** Requirement **
Find every line in the data that contains the string "opRevolve", and copy each of those lines.

(Stored data)

════

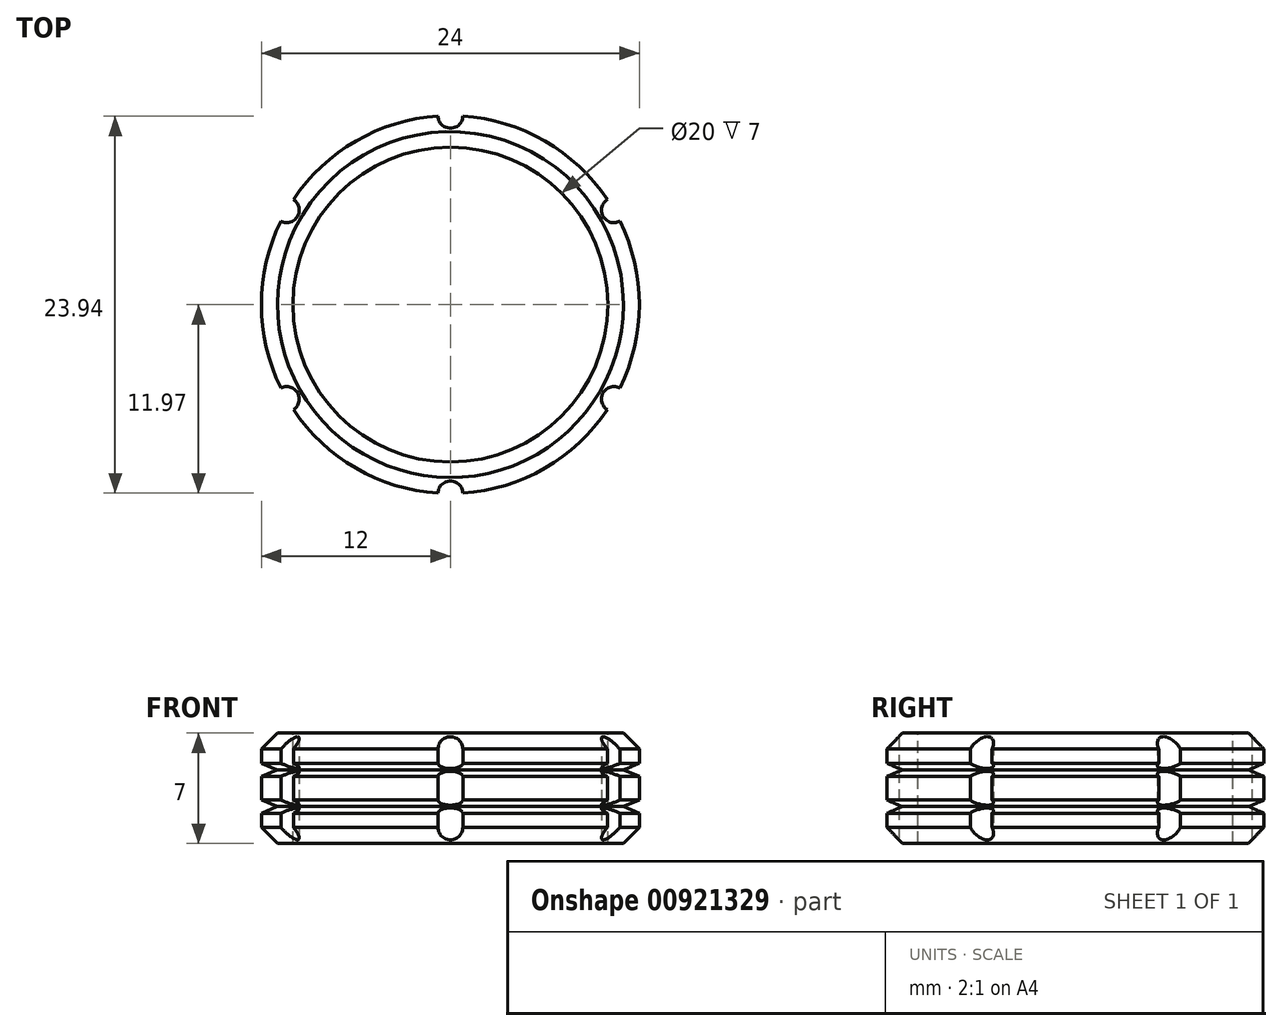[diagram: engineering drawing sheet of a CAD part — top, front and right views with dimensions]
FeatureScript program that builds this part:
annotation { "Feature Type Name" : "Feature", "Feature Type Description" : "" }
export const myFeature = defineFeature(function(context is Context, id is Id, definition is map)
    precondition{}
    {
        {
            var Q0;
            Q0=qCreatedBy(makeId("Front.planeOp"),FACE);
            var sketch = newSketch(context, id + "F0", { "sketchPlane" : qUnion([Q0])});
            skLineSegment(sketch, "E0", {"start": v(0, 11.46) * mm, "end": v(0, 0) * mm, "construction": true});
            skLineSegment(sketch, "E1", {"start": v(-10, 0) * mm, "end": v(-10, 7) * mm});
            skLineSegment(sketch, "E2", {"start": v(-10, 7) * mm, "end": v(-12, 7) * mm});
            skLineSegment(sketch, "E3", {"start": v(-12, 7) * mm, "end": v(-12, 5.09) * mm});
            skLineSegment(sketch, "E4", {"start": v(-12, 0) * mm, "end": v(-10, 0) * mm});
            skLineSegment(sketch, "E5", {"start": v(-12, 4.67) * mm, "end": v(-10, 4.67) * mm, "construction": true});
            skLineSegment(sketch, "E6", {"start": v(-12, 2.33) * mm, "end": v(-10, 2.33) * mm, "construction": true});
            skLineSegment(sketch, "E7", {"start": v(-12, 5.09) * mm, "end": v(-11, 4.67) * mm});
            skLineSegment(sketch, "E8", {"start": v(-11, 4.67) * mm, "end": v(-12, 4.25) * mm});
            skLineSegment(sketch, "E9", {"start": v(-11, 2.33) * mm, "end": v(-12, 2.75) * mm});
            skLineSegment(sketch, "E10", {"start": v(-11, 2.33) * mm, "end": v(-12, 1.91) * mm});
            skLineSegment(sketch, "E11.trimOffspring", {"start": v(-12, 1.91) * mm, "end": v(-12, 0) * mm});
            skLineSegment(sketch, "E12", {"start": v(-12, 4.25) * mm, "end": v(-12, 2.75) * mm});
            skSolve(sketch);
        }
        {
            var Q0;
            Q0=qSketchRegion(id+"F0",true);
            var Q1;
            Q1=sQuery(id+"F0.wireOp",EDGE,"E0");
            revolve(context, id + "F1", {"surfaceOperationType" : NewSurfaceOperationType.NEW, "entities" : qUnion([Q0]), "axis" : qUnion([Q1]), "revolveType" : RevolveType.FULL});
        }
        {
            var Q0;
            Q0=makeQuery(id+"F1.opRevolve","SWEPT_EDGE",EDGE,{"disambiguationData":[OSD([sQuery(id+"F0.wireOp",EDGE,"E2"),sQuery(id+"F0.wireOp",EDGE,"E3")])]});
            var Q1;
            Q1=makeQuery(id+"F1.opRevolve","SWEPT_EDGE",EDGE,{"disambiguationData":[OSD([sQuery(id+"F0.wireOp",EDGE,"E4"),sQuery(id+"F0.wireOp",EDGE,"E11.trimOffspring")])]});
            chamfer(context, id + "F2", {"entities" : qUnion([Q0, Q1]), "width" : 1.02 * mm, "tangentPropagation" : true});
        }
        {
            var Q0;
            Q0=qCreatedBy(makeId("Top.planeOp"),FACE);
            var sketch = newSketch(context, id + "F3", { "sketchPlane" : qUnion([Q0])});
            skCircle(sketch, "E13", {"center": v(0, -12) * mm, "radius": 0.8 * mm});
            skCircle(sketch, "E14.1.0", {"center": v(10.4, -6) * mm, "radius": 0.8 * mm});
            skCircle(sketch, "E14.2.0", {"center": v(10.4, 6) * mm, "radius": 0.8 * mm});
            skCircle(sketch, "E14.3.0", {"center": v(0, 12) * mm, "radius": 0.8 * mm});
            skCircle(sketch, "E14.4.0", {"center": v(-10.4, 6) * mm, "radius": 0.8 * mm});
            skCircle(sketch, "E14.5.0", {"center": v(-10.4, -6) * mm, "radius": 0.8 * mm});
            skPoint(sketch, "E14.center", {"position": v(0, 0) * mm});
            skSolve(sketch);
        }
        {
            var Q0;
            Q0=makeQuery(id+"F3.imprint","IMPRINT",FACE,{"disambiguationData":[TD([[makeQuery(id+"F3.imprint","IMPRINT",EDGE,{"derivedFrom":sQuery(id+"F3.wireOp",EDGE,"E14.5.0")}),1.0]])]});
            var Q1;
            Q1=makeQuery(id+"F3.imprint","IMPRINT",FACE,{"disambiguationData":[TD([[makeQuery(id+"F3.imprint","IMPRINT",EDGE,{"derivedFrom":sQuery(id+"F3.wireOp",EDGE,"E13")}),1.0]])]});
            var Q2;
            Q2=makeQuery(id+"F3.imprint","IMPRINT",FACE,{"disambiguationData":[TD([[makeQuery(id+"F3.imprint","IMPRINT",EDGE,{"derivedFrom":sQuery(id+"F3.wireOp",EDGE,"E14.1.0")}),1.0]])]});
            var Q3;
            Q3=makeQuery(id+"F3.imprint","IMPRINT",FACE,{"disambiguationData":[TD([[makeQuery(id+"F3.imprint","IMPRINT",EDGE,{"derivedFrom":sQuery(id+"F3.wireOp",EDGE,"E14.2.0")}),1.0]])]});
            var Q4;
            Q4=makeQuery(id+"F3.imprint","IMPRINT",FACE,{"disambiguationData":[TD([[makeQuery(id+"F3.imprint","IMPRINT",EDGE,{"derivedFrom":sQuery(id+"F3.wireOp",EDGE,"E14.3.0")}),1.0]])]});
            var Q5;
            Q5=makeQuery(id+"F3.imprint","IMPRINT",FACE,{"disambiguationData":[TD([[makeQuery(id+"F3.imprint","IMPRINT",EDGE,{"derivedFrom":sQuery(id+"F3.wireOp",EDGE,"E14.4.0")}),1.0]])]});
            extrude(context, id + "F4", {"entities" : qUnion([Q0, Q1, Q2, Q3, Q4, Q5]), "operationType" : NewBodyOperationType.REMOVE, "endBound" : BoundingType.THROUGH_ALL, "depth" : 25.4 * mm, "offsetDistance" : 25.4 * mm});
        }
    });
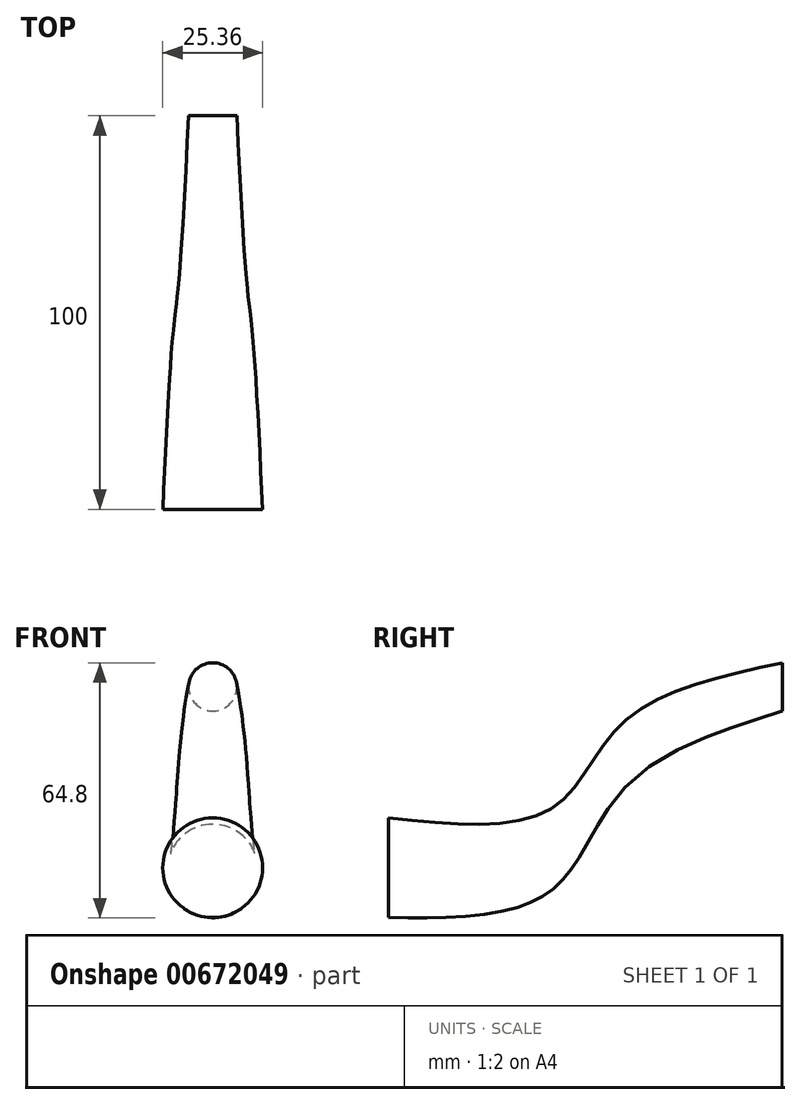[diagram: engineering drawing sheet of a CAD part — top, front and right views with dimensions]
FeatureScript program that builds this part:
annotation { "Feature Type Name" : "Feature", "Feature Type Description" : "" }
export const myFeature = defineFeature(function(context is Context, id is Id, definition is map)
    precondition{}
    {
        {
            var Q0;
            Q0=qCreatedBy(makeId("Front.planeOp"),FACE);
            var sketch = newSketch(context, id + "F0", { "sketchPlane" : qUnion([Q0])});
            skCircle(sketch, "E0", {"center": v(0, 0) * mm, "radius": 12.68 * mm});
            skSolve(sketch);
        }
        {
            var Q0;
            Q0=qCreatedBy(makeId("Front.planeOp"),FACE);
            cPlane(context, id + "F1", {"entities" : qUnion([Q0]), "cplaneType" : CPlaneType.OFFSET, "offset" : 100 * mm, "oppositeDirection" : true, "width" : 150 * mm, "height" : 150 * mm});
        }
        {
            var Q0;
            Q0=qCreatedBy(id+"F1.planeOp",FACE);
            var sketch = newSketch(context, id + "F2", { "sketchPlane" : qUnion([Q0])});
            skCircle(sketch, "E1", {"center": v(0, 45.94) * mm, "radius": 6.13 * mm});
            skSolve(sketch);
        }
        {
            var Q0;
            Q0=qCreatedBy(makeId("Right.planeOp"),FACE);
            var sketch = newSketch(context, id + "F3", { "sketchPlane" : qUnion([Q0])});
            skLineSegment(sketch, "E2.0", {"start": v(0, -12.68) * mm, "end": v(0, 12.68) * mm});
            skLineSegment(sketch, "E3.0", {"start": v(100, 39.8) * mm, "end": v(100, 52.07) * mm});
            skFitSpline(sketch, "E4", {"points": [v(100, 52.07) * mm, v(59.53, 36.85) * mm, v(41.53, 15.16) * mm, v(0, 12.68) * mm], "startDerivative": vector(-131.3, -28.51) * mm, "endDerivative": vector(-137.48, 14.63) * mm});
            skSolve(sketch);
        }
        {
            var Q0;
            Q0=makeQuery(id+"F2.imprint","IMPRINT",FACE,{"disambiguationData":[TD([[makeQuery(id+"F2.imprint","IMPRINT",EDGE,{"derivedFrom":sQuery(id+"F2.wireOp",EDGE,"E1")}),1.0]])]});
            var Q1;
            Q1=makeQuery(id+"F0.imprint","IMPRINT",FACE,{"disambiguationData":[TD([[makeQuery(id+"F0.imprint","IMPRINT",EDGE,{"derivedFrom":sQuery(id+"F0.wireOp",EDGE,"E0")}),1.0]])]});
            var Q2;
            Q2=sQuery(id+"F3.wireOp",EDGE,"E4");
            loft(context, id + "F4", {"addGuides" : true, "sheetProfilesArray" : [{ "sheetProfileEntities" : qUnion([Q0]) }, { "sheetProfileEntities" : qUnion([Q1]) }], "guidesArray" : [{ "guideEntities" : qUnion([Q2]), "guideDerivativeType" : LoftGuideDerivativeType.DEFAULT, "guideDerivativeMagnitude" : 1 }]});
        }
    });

════

** Worked solution **
            Q0=makeQuery(id+"F1.opRevolve","SWEPT_EDGE",EDGE,{"disambiguationData":[OSD([sQuery(id+"F0.wireOp",EDGE,"E2"),sQuery(id+"F0.wireOp",EDGE,"E3")])]});
            Q1=makeQuery(id+"F1.opRevolve","SWEPT_EDGE",EDGE,{"disambiguationData":[OSD([sQuery(id+"F0.wireOp",EDGE,"E4"),sQuery(id+"F0.wireOp",EDGE,"E11.trimOffspring")])]});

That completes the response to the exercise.